The EU is making an unprecedented effort to stimulate the economy and unlock investment, in particular via the Investment Plan for Europe, and a positive fiscal stance in the European Semester. These policies need to be underpinned by structural reforms to foster innovation and growth. It is therefore crucial to focus on improving the functioning of the Single Market and the removal of barriers to investment, at the national and European level.

A substantial part of public investment in our economy is spent through public procurement: €2 trillion yearly representing 14% of EU GDP. Ensuring that this taxpayer money is spent efficiently and effectively is of common European interest.

EU public procurement legislation requires all public contracts above a certain threshold to be put out for tender respecting the principles of transparency, equal treatment and non-discrimination. These rules were further simplified in 2014. Rather than only award a contract on the basis of the best price, authorities are encouraged to integrate qualitative criteria, demand innovative, energy saving solutions or insisting on sustainable and socially inclusive approaches.
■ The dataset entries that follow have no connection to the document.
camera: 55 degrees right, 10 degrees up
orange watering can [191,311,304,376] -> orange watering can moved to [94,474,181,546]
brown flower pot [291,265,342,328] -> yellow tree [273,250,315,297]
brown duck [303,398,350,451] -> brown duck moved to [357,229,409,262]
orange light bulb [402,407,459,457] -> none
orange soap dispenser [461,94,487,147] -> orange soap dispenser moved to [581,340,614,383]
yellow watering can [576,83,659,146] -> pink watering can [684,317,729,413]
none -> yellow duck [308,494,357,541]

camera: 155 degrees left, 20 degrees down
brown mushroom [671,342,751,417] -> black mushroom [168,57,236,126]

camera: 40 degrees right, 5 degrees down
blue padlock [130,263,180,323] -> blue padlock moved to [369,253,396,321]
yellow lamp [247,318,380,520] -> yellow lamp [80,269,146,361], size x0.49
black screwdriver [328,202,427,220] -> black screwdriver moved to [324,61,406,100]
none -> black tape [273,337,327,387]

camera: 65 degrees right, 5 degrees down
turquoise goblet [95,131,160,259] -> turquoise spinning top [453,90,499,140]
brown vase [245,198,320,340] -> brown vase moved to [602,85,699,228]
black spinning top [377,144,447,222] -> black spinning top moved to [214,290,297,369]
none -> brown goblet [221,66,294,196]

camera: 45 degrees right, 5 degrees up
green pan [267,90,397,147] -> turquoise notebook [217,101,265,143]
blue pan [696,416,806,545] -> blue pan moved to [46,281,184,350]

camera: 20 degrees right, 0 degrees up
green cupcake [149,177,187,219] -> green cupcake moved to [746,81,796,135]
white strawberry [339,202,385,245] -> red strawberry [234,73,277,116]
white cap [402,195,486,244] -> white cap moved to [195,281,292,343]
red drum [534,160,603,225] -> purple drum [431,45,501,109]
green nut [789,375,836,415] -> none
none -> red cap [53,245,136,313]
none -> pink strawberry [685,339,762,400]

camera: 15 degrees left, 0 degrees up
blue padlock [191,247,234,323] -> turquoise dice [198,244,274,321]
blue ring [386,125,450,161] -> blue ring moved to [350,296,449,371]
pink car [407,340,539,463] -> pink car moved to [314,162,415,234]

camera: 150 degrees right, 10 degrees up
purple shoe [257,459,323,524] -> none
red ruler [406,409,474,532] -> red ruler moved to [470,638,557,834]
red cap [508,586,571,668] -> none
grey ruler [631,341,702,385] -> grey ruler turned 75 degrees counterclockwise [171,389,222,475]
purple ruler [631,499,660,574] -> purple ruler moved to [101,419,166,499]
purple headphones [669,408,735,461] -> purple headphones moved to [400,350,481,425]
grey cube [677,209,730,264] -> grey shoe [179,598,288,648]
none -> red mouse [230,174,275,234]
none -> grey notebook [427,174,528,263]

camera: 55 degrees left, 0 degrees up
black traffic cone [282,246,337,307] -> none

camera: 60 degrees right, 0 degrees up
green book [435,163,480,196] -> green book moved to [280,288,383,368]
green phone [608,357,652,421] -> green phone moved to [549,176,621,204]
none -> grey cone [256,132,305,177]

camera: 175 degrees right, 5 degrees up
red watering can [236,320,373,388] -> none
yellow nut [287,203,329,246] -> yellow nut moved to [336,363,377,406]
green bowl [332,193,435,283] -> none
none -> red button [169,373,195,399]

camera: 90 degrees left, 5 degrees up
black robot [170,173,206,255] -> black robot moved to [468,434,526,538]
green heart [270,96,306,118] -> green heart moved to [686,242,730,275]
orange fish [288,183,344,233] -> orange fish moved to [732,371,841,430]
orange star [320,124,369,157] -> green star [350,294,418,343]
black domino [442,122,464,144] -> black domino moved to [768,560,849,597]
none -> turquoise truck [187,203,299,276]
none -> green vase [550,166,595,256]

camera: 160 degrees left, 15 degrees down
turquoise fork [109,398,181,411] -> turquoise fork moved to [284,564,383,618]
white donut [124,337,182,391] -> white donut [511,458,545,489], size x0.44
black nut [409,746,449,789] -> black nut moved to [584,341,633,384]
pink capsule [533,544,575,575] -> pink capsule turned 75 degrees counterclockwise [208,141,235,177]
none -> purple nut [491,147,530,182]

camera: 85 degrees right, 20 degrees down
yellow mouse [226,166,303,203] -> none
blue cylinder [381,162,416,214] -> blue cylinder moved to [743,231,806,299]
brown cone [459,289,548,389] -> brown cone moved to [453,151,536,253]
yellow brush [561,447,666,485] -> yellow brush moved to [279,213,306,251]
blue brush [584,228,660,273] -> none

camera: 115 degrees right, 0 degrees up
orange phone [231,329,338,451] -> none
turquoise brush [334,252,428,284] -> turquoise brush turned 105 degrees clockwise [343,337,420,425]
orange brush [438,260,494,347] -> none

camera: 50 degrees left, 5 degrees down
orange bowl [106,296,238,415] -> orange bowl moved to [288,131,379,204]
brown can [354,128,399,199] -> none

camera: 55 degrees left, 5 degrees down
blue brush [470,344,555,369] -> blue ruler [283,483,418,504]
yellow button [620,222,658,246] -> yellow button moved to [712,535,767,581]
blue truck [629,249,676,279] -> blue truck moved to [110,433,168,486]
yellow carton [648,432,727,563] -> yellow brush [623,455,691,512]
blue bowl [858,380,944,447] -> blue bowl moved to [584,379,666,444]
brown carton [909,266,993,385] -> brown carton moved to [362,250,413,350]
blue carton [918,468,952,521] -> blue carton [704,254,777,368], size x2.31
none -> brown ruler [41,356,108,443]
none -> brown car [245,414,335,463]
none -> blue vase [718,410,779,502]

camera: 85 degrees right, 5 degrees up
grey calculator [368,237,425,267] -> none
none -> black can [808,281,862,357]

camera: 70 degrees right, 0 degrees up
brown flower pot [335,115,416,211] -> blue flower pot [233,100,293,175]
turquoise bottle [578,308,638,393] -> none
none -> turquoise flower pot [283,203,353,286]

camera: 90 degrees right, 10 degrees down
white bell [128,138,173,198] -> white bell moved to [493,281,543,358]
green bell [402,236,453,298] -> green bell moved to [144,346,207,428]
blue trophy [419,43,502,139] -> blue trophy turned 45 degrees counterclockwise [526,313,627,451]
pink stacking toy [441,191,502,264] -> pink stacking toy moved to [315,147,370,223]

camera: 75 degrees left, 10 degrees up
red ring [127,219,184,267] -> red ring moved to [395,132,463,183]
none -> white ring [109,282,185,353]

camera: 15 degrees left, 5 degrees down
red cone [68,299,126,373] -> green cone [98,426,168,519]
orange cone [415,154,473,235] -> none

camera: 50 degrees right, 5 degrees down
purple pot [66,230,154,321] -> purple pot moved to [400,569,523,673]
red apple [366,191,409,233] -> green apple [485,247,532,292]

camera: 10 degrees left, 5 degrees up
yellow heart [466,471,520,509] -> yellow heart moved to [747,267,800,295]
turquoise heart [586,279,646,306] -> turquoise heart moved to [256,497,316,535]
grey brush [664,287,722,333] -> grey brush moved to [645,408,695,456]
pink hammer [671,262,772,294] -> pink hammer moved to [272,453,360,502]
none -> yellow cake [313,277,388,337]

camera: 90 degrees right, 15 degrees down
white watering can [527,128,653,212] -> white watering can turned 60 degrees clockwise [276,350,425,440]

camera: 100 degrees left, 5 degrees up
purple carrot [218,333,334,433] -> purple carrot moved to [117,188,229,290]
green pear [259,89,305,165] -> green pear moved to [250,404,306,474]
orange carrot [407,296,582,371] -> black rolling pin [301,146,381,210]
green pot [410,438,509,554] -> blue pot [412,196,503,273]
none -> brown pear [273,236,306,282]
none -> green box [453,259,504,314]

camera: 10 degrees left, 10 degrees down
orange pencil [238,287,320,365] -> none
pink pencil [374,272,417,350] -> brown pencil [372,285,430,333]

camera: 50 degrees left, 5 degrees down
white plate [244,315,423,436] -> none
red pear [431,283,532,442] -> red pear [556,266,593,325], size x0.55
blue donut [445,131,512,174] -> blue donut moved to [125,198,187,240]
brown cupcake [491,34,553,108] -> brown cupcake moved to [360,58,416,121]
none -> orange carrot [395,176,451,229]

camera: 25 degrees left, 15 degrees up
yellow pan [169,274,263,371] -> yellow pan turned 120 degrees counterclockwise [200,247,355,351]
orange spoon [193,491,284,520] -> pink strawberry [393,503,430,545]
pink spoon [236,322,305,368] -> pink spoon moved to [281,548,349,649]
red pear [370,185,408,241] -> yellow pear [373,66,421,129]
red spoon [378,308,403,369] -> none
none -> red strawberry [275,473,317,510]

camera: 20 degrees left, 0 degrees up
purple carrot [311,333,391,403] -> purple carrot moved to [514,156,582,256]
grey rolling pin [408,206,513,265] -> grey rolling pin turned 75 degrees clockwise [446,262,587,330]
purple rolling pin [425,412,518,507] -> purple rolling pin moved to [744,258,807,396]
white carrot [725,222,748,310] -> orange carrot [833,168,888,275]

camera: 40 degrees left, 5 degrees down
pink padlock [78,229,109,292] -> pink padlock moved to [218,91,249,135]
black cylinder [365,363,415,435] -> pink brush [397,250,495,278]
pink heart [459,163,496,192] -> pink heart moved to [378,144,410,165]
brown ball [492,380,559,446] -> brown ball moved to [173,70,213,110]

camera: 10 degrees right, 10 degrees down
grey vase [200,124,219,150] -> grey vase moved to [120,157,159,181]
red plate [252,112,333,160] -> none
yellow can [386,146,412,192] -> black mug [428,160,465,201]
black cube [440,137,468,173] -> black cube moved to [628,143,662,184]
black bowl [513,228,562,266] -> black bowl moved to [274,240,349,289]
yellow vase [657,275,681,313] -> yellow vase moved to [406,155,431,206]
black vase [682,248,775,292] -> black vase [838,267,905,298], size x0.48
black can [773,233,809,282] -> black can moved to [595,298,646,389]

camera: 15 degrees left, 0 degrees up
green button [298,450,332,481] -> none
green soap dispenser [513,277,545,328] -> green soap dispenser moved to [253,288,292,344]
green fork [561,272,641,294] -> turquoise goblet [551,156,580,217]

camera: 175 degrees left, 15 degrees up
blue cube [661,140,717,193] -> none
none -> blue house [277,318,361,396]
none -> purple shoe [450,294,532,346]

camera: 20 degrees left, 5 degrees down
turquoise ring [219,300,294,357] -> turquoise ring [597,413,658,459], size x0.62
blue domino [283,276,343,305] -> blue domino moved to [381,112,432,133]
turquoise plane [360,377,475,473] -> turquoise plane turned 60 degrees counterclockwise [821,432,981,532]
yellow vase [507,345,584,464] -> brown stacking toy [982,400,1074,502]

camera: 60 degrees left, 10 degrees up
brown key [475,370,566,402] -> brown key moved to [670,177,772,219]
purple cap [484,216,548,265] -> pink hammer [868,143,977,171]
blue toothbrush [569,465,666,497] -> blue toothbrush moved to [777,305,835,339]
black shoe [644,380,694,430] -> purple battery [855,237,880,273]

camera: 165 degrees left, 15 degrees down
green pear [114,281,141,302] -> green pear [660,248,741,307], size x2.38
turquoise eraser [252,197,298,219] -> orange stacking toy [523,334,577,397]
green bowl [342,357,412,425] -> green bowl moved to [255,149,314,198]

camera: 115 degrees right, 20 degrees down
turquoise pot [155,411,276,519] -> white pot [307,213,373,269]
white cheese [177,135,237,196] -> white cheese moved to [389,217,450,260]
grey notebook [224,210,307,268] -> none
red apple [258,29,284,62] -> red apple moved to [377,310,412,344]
The Commission continues to closely monitor the transposition of EU public procurement legislation into national law, and to help public authorities understand and take full advantage of the possibilities of public procurement.

In parallel, as announced in the Industrial Policy Strategy, the Commission continues to strive to conclude ambitious procurement chapters in free trade agreements, helping EU companies to sell abroad. There is an urgent need to unlock the current stalemate in the Council with regard to the Commission’s proposal for an International Procurement Instrument swiftly.